En su despacho recibía por vía satélite la BBC, que ahora informaba de que la mitad de la estructura de la iglesia se había visto reducida a escombros por culpa de la explosión que dos días antes había sacudido la estructura hasta sus cimientos. El Secretario había tomado escrupulosa nota de los detalles. La explosión había ocurrido el miércoles a las 5.30 de la mañana, en horario británico. Esa hora coincidía casi al segundo con la eliminación del Custodio a 6.500 kilómetros al oeste. Había sido fácil obtener los registros telefónicos: confirmaban que ese día el viejo había llamado a Oxford a primera hora de la mañana.

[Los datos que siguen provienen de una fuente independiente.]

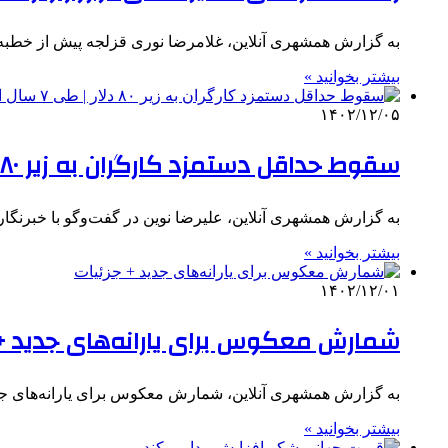
به گزارش همشهری آنلاین،‌ غلامرضا نوری قزلجه پیش از خطبه ه
بیشتر بخوانید »
۱۴۰۲/۱۲/۰۵
سقوط حداقل دستمزد کارگران به زیر ۸۰ دلار | طی ۷ سال اخیر، ارزش دستمزدها ۷۰ درصد کمتر شده است
به گزارش همشهری آنلاین، علیرضا نوین در گفت‌وگو با خبرنگا
بیشتر بخوانید »
۱۴۰۲/۱۲/۰۱
شمارش معکوس برای یارانه‌های جدید + 
به گزارش همشهری آنلاین، شمارش معکوس برای یارانه‌های جدید ۵۰۰ و ۳۵۰ هزار تومانی که جزئیات پرداخت آن هنوز
بیشتر بخوانید »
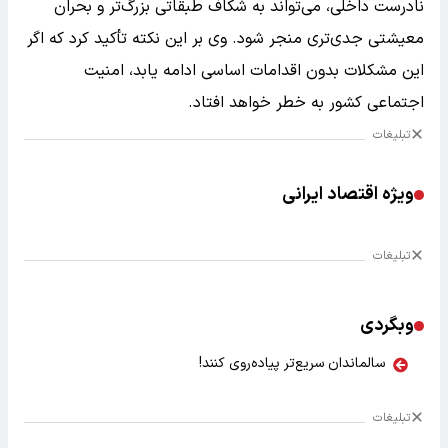
نادرست داخلی، می‌تواند به شکاف طبقاتی بزرگ‌تر و بحران
معیشتی جدی‌تری منجر شود. وی بر این نکته تأکید کرد که اگر
این مشکلات بدون اقدامات اساسی ادامه یابد، امنیت
اجتماعی کشور به خطر خواهد افتاد.
تبلیغات
ویژه اقتصاد ایرانی
تبلیغات
وبگردی
سالماندان سریع‌تر پیاده‌روی کنند!
تبلیغات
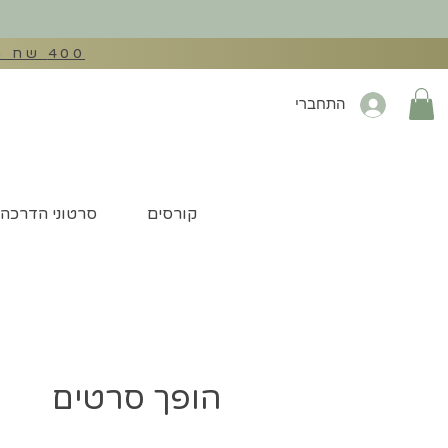
400 שח הנחה בהזנת קוד קופון: EXTRA400 לכל מכונות התפירה באתר
התחברי
קורסים
סרטוני הדרכה
הופך סרטים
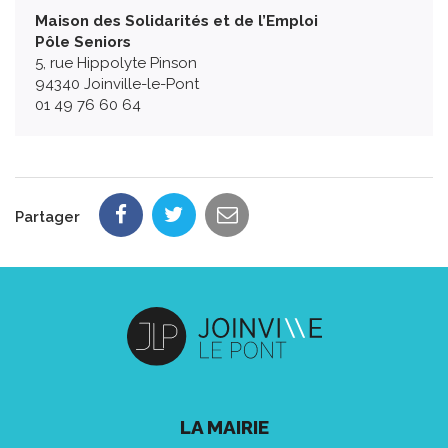
Maison des Solidarités et de l’Emploi
Pôle Seniors
5, rue Hippolyte Pinson
94340 Joinville-le-Pont
01 49 76 60 64
Partager
LA MAIRIE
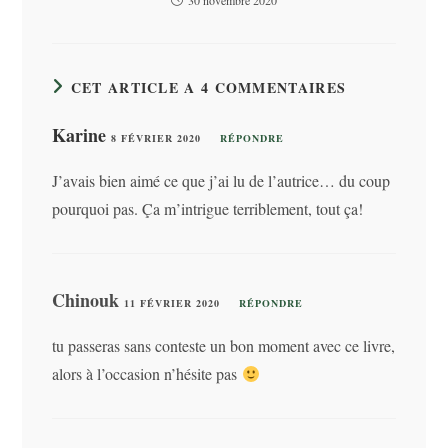
CET ARTICLE A 4 COMMENTAIRES
Karine
8 FÉVRIER 2020
RÉPONDRE
J’avais bien aimé ce que j’ai lu de l’autrice… du coup
pourquoi pas. Ça m’intrigue terriblement, tout ça!
Chinouk
11 FÉVRIER 2020
RÉPONDRE
tu passeras sans conteste un bon moment avec ce livre,
alors à l’occasion n’hésite pas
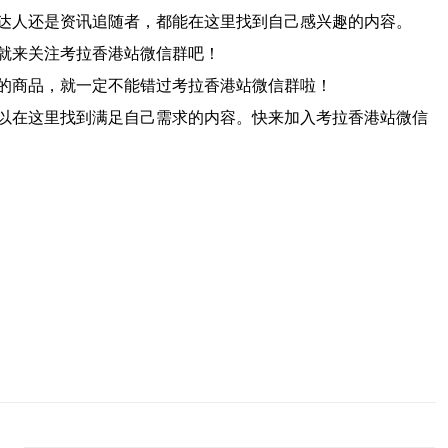
达人还是资讯追随者，都能在这里找到自己感兴趣的内容。
就来关注考拉香港站微信群吧！
的商品，就一定不能错过考拉香港站微信群啦！
以在这里找到满足自己需求的内容。快来加入考拉香港站微信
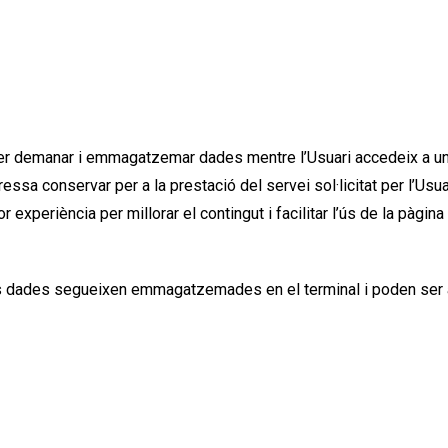
er demanar i emmagatzemar dades mentre l’Usuari accedeix a u
 conservar per a la prestació del servei sol·licitat per l’Usua
 experiència per millorar el contingut i facilitar l’ús de la pàgin
es dades segueixen emmagatzemades en el terminal i poden ser 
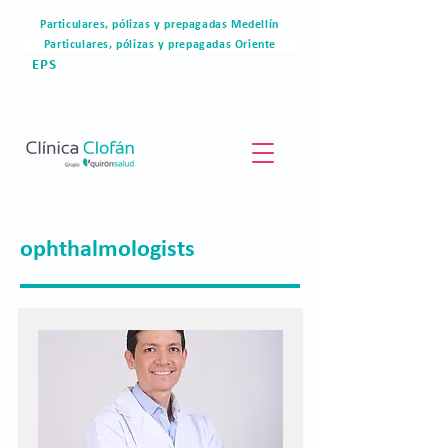
Particulares, pólizas y prepagadas Medellín
Particulares, pólizas y prepagadas Oriente
EPS
Portal del paciente
Blog
Materiales de valor
Derechos humanos
Blog
ophthalmologists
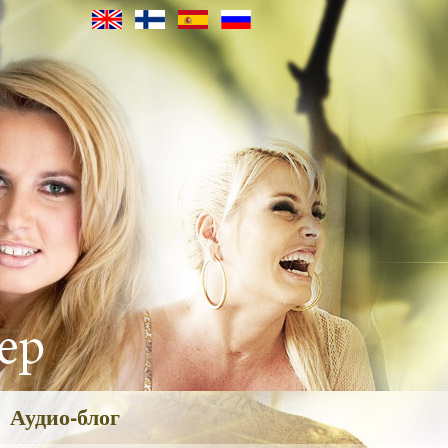
Аудио-блог
ия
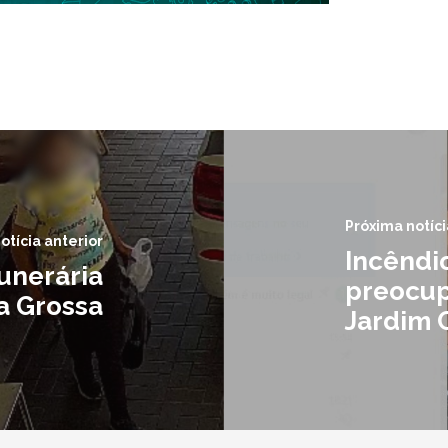
Próxima notíci
otícia anterior
Incêndi
funerária
preocup
a Grossa
Jardim 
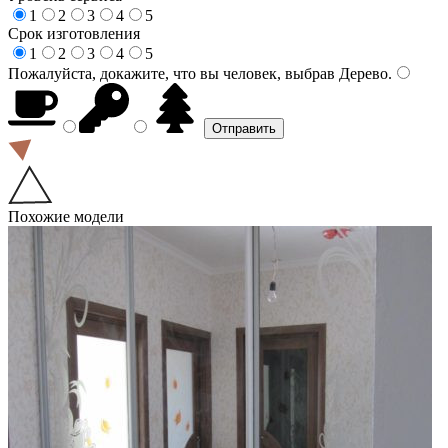
1
2
3
4
5
Срок изготовления
1
2
3
4
5
Пожалуйста, докажите, что вы человек, выбрав
Дерево
.
Похожие модели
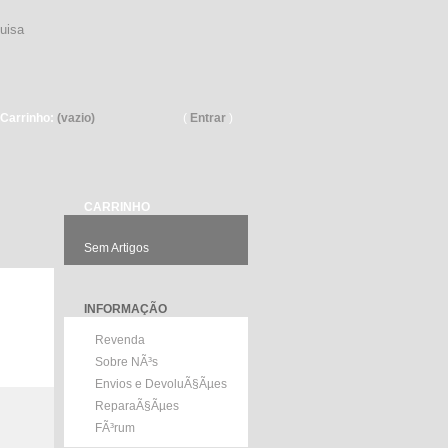
Pesquisar
Carrinho:
(vazio)
(
Entrar
)
CARRINHO
Sem Artigos
INFORMAÇÃO
Revenda
Sobre NÃ³s
Envios e DevoluÃ§Ãµes
ReparaÃ§Ãµes
FÃ³rum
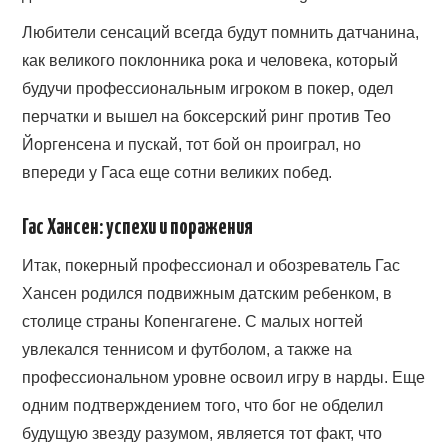
Любители сенсаций всегда будут помнить датчанина,
как великого поклонника рока и человека, который
будучи профессиональным игроком в покер, одел
перчатки и вышел на боксерский ринг против Тео
Йоргенсена и пускай, тот бой он проиграл, но
впереди у Гаса еще сотни великих побед.
Гас Хансен: успехи и поражения
Итак, покерный профессионал и обозреватель Гас
Хансен родился подвижным датским ребенком, в
столице страны Копенгагене. С малых ногтей
увлекался теннисом и футболом, а также на
профессиональном уровне освоил игру в нарды. Еще
одним подтверждением того, что бог не обделил
будущую звезду разумом, является тот факт, что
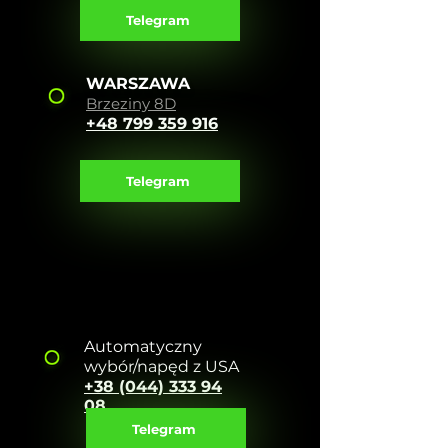
Telegram
WARSZAWA
Brzeziny 8D
+48 799 359 916
Telegram
Automatyczny
wybór/napęd z USA
+38 (044) 333 94
08
Telegram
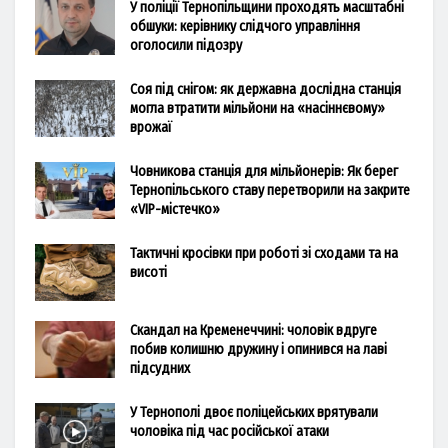
У поліції Тернопільщини проходять масштабні
обшуки: керівнику слідчого управління
оголосили підозру
Соя під снігом: як державна дослідна станція
могла втратити мільйони на «насіннєвому»
врожаї
Човникова станція для мільйонерів: Як берег
Тернопільського ставу перетворили на закрите
«VIP-містечко»
Тактичні кросівки при роботі зі сходами та на
висоті
Скандал на Кременеччині: чоловік вдруге
побив колишню дружину і опинився на лаві
підсудних
У Тернополі двоє поліцейських врятували
чоловіка під час російської атаки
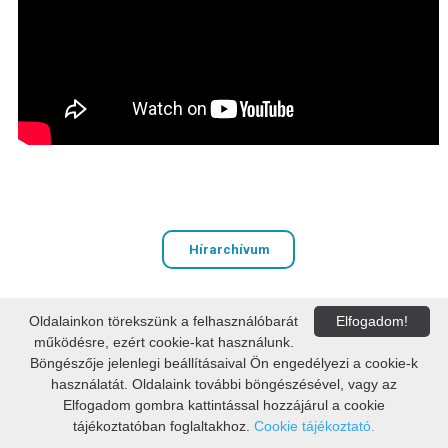
Hírarchívum
Oldalainkon törekszünk a felhasználóbarát
Elfogadom!
PAKSI VAK BOTTYÁN GIMNÁZIUM
működésre, ezért cookie-kat használunk.
OM: 036391
Böngészője jelenlegi beállításaival Ön engedélyezi a cookie-k
használatát. Oldalaink további böngészésével, vagy az
7030 Paks, Dózsa György út 103.
Elfogadom gombra kattintással hozzájárul a cookie
E-mail:
vbgimi@vbg.hu
tájékoztatóban foglaltakhoz.
Cookie tájékoztató.
A weblap készítője:
Govern-Soft Kft.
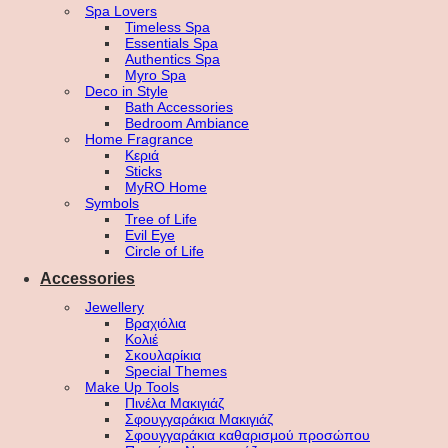
Spa Lovers
Timeless Spa
Essentials Spa
Authentics Spa
Myro Spa
Deco in Style
Bath Accessories
Bedroom Ambiance
Home Fragrance
Κεριά
Sticks
MyRO Home
Symbols
Tree of Life
Evil Eye
Circle of Life
Accessories
Jewellery
Βραχιόλια
Κολιέ
Σκουλαρίκια
Special Themes
Make Up Tools
Πινέλα Μακιγιάζ
Σφουγγαράκια Μακιγιάζ
Σφουγγαράκια καθαρισμού προσώπου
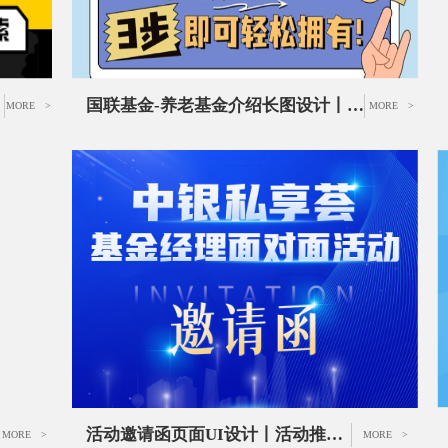
国联基金-养老基金介绍长图设计丨基金产品推广长图设计
MORE >
MORE >
活动邀请函页面UI设计丨活动推广海报设计
MORE >
MORE >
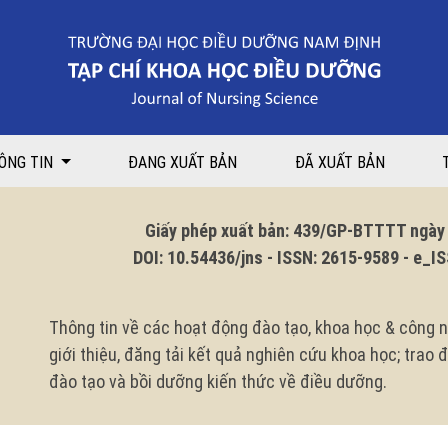
ÔNG TIN
ĐANG XUẤT BẢN
ĐÃ XUẤT BẢN
Giấy phép xuất bản: 439/GP-BTTTT ngày 1
DOI: 10.54436/jns - ISSN: 2615-9589 - e_ISS
Thông tin về các hoạt động đào tạo, khoa học & công n
giới thiệu, đăng tải kết quả nghiên cứu khoa học; trao
đào tạo và bồi dưỡng kiến thức về điều dưỡng.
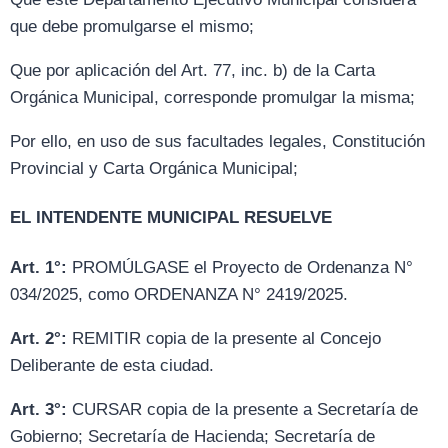
que debe promulgarse el mismo;
Que por aplicación del Art. 77, inc. b) de la Carta
Orgánica Municipal, corresponde promulgar la misma;
Por ello, en uso de sus facultades legales, Constitución
Provincial y Carta Orgánica Municipal;
EL INTENDENTE MUNICIPAL RESUELVE
Art. 1°:
PROMÚLGASE el Proyecto de Ordenanza N°
034/2025, como ORDENANZA N° 2419/2025.
Art. 2°:
REMITIR copia de la presente al Concejo
Deliberante de esta ciudad.
Art. 3°:
CURSAR copia de la presente a Secretaría de
Gobierno; Secretaría de Hacienda; Secretaría de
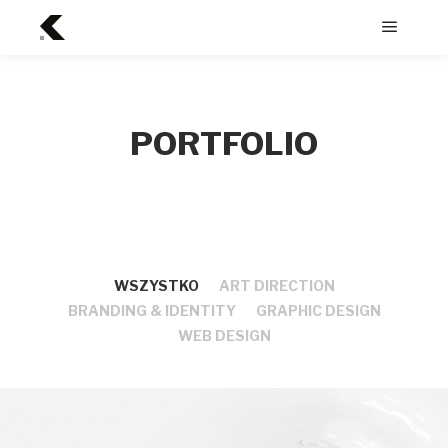
Menu
główne
PORTFOLIO
WSZYSTKO
ART DIRECTION
BRANDING & IDENTITY
GRAPHIC DESIGN
WEB DESIGN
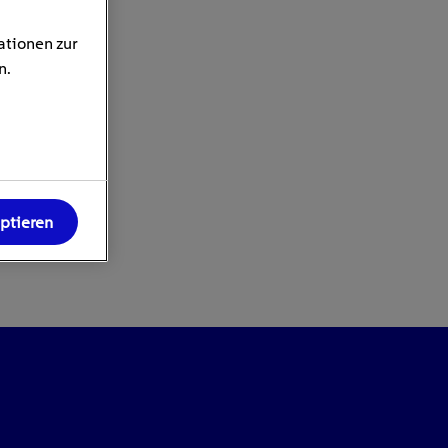
ationen zur
n.
eptieren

El Secretario reconocía con facilidad el infantil esquema punitivo del Custodio. Iban a por él, y lo sabía. Le habían entregado la lista filtrada por culpa del inepto ayudante de Hines y estaba seguro de que no iban a dejarle con vida, sabiendo como sabía lo que tramaban. Y también sabía que su ejecución supondría el final a trece siglos de búsqueda por parte del Consejo, y el pequeño bastardo había optado por irse tocándoles las narices con ese lamentable acto. Había querido que encontrasen esas páginas para que pudieran localizar el sitio, solo para que pudieran ver cómo les había negado la última esperanza de obtener su mayor objetivo y sentir que se lo había arrebatado de las manos. Se estaba burlando de ellos incluso después de muerto, asegurándose de que vieran lo lejos que había llegado, incluso en sus horas finales, a fin de tenerles a raya.

«Estúpido».

El Secretario solo lamentaba que el adversario al que se había enfrentado durante tantos años no tuviera oportunidad de ver todo el poder que habían acumulado contra él. Ahora que habían descubierto la estratagema, el Consejo actuaría con toda la fuerza del poder que habían acumulado durante siglos con el fin de salir triunfantes en su búsqueda. Habían conseguido su objetivo en Estados Unidos, pero también iban a apoderarse de su mayor objetivo, la biblioteca misma. El Secretario podía sentirlo en la sangre.